Na parte relativa a normas gerais, a convenção afirma que “não se dará término à relação de trabalho de um trabalhador a menos que exista para isso uma causa justificada relacionada com sua capacidade ou seu comportamento, ou baseada nas necessidades de funcionamento da empresa, estabelecimento ou serviço”. Está claro para o bom entendedor que o empregador precisa dar uma justificativa para qualquer demissão. Pode ser queda nas vendas, reestruturação ou qualquer outra questão relativa ao empregado ou aos negócios. Nas mentes férteis que habitam a Justiça do Trabalho no Brasil, porém, o mesmo texto poderia ser lido como uma proibição a demissões sem justa causa.
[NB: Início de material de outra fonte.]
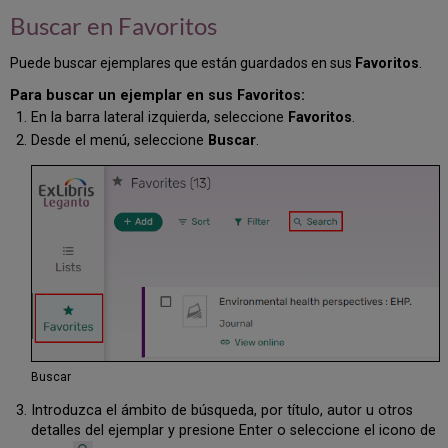
ejemplar
Buscar en Favoritos
de
Favoritos
Puede buscar ejemplares que están guardados en sus
Favoritos
.
Eliminar
en
Para buscar un ejemplar en sus Favoritos:
masa
En la barra lateral izquierda, seleccione
Favoritos
.
ejemplares
Desde el menú, seleccione
Buscar
.
de
Favoritos
Buscar
Introduzca el ámbito de búsqueda, por título, autor u otros
detalles del ejemplar y presione Enter o seleccione el icono de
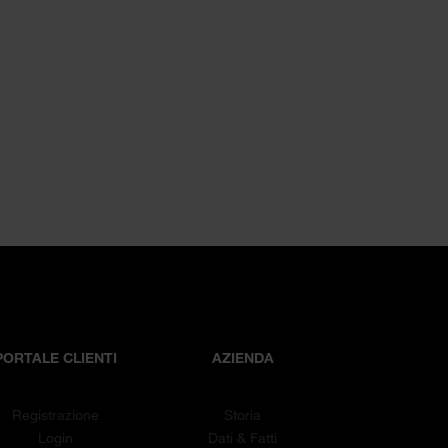
PORTALE CLIENTI
AZIENDA
Registrazione
Storia
Login
Dati & Fatti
Seria um entrave inaceitável, capaz de engessar ainda mais um mercado de trabalho que já dispõe de mecanismos de defesa do trabalhador demitido, como seguro-desemprego ou Fundo de Garantia do Tempo de Serviço (FGTS).

No Supremo, os ministros se dividem sobre o tema. Para uma ala, o presidente da República não poderia ter revogado uma convenção internacional sem a aprovação do Congresso. Outra ala afirma que o decreto é constitucional e segue válido. Uma terceira corrente defende que o cancelamento ainda precisaria ser referendado pelo Parlamento. Não está claro qual tese sairá vencedora do julgamento iniciado no plenário virtual.

O certo é que a legislação trabalhista brasileira não precisa de mais confusão do que já tem. Leis que tornem menos flexível a realocação de trabalhadores são barreiras à produtividade. Empresas precisam ter a liberdade de demitir e contratar para crescer e gerar riqueza, portanto mais empregos. Isso não tira a razão de quem defende proteções aos trabalhadores. “Proteja os trabalhadores, não os empregos” é um mantra entre economistas que estudam o tema. Mas cancelar o decreto de Fernando Henrique não fará isso.